Aug. 22, 2022 – Anthony Fauci, MD, adviser to seven presidents and a key figure in the U.S. fight against the coronavirus pandemic, announced Monday that he will step down in December.
“I am announcing today that I will be stepping down from the positions of Director of the National Institute of Allergy and Infectious Diseases and chief of the NIAID Laboratory of Immunoregulation, as well as the position of chief medical advisor to President Joe Biden,” Fauci said in a statement. “I will be leaving these positions in December of this year to pursue the next chapter of my career.”
But Fauci, who has led the National Institute of Allergy and Infectious Diseases for nearly 4 decades, says he will not be retiring.
“After more than 50 years of government service, I plan to pursue the next phase of my career while I still have so much energy and passion for my field,” he said. “I want to use what I have learned as NIAID director to continue to advance science and public health and to inspire and mentor the next generation of scientific leaders as they help prepare the world to face future infectious disease threats.”
As a “model physician-scientist,” Fauci set a standard that “few, if any, could emulate or ever replicate,” says Eric Topol, MD, editor-in-chief at Medscape, WebMD’s sister site for health care professionals.
“Dr. Fauci’s prolific and indefatigable contributions to medicine for 4 decades have been immense with profound impact,” he says. “I want to express my deep gratitude for his dedication and know he will continue in his long arc of making a (huge) difference.”
For the first year of the pandemic, Fauci was perhaps the most public face of the federal response. He took part in near daily news conferences from the White House under then President Donald Trump.
Fauci’s public profile under President Joe Biden has been much lower, but his words continue to have the power to influence public behavior.

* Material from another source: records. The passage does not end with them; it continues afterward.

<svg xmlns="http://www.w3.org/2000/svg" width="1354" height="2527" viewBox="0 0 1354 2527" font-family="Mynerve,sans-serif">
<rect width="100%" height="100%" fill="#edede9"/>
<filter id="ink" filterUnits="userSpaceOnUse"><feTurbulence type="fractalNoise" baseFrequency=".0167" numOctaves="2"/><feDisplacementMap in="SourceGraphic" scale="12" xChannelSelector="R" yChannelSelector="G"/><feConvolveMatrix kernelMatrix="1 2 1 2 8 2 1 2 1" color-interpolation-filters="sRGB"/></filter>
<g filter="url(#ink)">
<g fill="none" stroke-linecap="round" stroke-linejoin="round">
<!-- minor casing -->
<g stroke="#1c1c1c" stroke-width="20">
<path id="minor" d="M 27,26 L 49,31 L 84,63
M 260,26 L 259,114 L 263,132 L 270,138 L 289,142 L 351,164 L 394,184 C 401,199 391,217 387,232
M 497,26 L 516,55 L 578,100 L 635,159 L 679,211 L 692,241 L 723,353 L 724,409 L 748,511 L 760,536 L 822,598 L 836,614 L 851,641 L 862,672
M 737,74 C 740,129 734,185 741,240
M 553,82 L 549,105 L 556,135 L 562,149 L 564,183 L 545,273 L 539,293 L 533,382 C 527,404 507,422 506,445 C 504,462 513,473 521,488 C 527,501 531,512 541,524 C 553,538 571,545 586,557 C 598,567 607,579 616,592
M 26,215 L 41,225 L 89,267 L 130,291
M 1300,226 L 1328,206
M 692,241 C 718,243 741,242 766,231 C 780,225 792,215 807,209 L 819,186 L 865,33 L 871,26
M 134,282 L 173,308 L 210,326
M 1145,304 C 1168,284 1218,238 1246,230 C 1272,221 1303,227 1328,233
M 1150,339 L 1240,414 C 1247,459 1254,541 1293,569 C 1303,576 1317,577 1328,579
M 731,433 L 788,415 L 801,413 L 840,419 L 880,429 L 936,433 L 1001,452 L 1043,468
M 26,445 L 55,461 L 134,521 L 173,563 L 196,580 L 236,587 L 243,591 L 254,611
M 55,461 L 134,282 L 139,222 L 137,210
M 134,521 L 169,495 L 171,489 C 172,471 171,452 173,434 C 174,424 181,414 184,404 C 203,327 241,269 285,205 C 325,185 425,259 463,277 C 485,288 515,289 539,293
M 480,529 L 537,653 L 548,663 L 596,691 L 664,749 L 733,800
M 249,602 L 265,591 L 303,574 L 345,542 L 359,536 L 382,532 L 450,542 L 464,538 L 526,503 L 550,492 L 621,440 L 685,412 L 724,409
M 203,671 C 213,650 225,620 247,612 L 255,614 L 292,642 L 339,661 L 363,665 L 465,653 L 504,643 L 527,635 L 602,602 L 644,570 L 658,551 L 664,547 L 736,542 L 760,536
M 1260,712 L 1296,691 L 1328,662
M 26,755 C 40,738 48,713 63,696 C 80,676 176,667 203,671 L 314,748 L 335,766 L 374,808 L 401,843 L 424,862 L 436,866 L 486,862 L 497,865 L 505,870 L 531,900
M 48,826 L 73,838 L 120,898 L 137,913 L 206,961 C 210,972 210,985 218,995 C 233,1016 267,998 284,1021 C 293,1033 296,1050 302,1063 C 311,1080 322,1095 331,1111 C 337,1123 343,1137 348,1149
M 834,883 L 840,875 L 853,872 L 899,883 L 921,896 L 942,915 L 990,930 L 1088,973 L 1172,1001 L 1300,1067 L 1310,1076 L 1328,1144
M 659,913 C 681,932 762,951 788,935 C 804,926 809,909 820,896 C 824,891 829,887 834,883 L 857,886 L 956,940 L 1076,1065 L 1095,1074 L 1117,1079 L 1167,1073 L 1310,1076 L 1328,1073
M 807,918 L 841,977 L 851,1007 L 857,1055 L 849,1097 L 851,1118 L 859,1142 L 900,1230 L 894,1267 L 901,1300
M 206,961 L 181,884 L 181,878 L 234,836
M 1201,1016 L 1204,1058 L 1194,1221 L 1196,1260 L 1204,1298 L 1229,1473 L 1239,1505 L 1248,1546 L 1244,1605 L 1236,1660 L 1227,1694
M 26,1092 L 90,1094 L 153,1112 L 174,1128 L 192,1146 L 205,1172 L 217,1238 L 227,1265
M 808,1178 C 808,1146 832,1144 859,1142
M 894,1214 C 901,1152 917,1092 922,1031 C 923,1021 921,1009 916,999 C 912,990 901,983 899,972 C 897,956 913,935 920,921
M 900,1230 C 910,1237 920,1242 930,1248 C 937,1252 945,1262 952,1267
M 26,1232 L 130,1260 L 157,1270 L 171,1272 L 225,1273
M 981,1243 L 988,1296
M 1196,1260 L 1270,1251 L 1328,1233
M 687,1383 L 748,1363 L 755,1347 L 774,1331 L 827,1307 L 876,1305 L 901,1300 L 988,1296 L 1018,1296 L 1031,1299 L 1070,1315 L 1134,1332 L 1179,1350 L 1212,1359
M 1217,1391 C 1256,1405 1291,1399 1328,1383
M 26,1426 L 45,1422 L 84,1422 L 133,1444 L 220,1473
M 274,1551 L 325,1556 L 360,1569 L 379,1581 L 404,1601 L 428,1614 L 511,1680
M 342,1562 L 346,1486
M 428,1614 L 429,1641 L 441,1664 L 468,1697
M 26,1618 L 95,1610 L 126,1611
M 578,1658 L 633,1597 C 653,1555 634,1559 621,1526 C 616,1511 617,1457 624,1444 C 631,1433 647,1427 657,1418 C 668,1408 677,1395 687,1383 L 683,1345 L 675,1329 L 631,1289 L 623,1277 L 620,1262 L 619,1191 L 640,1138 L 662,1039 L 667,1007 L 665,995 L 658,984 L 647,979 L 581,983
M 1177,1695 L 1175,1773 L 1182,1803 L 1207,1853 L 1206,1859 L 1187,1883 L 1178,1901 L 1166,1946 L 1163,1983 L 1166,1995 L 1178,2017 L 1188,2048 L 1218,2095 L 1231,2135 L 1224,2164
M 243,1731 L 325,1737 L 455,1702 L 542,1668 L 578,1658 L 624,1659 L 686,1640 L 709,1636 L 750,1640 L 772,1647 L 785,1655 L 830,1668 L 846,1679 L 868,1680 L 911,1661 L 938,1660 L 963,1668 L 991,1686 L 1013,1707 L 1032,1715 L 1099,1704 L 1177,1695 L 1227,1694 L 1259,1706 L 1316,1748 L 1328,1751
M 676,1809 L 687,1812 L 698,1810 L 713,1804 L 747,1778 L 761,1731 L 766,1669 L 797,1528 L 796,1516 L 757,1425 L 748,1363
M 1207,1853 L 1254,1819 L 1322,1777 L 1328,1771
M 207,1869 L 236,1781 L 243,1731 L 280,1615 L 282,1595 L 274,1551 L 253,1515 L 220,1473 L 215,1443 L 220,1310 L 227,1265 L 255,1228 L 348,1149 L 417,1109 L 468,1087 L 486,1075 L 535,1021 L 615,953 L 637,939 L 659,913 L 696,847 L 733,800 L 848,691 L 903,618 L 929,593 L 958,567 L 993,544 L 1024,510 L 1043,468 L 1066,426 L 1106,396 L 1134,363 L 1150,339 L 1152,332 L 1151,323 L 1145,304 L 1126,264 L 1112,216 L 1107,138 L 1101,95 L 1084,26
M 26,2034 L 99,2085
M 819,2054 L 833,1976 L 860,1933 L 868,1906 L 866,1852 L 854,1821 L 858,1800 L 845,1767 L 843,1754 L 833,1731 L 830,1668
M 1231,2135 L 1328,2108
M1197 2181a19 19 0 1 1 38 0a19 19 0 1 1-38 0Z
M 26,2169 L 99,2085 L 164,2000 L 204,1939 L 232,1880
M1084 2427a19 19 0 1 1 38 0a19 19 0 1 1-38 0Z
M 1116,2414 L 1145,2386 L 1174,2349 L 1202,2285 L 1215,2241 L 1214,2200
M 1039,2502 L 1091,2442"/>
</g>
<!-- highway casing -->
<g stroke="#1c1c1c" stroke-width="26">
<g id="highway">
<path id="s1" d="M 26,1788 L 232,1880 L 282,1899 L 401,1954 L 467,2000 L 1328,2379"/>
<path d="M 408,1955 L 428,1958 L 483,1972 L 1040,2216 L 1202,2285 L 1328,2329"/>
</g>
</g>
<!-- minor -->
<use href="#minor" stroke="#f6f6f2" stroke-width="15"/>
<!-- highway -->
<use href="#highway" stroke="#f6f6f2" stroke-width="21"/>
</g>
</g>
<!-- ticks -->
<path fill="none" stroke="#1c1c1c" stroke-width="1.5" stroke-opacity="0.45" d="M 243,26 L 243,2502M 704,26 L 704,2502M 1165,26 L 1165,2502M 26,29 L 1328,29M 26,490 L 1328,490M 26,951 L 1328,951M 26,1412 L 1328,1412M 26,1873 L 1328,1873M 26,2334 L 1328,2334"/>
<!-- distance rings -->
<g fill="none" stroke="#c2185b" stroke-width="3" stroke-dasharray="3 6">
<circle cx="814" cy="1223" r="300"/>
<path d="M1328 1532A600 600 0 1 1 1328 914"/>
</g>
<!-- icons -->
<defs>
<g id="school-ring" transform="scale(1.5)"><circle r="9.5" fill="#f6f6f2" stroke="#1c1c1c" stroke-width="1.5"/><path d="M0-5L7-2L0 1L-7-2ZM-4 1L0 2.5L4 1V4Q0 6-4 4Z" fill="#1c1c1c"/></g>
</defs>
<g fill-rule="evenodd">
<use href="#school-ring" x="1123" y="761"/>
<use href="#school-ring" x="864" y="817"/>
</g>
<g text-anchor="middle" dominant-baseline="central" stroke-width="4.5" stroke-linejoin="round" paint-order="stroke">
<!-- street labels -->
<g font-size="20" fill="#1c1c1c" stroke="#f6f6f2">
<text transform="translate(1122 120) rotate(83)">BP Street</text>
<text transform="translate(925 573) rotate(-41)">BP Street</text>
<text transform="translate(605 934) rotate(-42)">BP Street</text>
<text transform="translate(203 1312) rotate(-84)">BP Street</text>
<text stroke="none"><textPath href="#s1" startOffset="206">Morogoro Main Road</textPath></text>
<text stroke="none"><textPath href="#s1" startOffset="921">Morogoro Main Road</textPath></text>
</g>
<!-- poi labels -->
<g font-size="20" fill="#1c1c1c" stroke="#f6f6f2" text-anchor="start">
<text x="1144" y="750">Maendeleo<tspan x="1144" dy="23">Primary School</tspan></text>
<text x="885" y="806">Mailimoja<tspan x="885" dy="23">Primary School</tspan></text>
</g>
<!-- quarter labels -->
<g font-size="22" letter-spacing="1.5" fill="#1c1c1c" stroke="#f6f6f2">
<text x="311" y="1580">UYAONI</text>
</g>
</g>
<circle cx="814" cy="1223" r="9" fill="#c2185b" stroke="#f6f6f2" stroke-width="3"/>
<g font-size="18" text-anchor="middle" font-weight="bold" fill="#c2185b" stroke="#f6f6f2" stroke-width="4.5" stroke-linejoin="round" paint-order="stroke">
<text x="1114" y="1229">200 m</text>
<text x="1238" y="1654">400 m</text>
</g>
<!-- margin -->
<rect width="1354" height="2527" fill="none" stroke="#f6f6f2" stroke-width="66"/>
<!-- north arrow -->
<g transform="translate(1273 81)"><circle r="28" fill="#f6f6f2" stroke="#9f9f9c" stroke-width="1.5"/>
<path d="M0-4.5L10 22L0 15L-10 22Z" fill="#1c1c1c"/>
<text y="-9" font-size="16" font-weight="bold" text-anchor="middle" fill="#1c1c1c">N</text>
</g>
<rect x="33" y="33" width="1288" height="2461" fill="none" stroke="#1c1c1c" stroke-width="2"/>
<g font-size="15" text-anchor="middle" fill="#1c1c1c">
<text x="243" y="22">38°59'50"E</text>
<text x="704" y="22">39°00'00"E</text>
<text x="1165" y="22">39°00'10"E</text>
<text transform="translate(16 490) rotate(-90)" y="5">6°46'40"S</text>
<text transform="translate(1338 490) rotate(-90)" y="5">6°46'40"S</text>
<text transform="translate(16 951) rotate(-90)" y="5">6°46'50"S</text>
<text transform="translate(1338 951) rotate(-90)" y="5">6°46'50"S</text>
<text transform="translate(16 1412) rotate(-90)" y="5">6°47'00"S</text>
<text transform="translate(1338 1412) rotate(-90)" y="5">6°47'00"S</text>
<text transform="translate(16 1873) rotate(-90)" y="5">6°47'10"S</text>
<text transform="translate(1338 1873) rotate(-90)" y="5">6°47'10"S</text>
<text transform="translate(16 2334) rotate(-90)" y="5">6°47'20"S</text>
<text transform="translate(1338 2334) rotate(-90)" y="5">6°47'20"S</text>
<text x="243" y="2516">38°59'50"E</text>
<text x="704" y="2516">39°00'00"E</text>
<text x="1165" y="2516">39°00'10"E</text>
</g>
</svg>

“Today marks the end of an era,” National Institutes of Health Director Lawrence Tabak, DDS, PhD, said in a statement. Fauci “has dedicated his life’s work to advancing knowledge about the causes of complex diseases ranging from HIV to asthma, rarely satisfied with anything less than a cure. For Tony, it’s personal. He works tirelessly on behalf of all patients, often at great personal expense, and always bringing his Brooklyn tenacity to the fight.”
William Schaffner, MD, says his admiration for Fauci started decades ago, when Fauci was the National Institutes of Health’s investigator of infectious illnesses in immunocompromised persons at the rise of the AIDS epidemic in the 1980s.
“And as Tony will tell you, he underwent a personal greening at that point, and became acquainted and receptive to the community most affected by HIV and AIDS, and developed a great deal of respect for them,” says Schaffner, a professor of preventive medicine and infectious diseases at Vanderbilt University Medical Center in Nashville.
But Fauci’s insistence that science dictate the fight against the coronavirus and its disease, COVID-19, often put him at odds with Trump. That helped make Fauci a target of many conservatives as well as Republican office holders.
Many medical professionals have also used their online platforms to criticize Fauci’s messaging during the pandemic.
Jay Bhattacharya, MD, a professor of health policy at Stanford University, said in an emailed statement that Fauci’s “advice on lockdowns, school closures, and other restrictions in particular ignored the tremendous harm done to children and other vulnerable people by the policies themselves, while failing to protect the elderly from COVID.”
Bhattacharya said that while the National Institute of Allergy and Infectious Diseases has supported the work of brilliant scientists under Fauci’s leadership, he “deployed his allies in the press to destroy the reputations of scientists who disagreed with his pandemic management, rather than seeking good-faith discussions as all scientists should.”
Vinay Prasad, MD, MPH, a hematologist-oncologist and epidemiology professor at the University of California, San Francisco, has also criticized Fauci’s recommendations over the course of the COVID-19 crisis.
“He has many major scientific accomplishments but will also be remembered for specific policies he advocated for during COVID-19. Those include lockdown, inconsistent messaging on masks, and school closures,” he wrote in a statement. “The final verdict on these policies is not yet in, and ultimately more than any other action over his long career, his views on COVID-19 policies will define his legacy, simply because they impacted more people.”
Fauci has admitted that some of his early coronavirus suggestions turned out to be wrong. For example, he did at first encourage Americans not to wear masks, in an effort to make sure there were enough for health care workers and first responders.
“We didn’t realize it spread asymptomatically so easily,” he said in an online question-and-answer session in September 2021. Once scientists learned more about how the virus spread, that guidance changed.
Fauci’s leadership amid the fight against AIDS also helped create the “President’s Emergency Plan for AIDS Relief,” Health and Human Services Secretary Xavier Becerra noted in a statement.
“His selfless passion to bring hope and healing to people fighting for their health knows no bounds,” he said.
Fauci’s contributions stretch far beyond HIV and AIDS and COVID-19. He was also key in the fight against Zika, Ebola, and the West Nile virus.
“We will miss his leadership and at the same time, with great affection and support, look forward to the next phase of his career,” Schaffner says.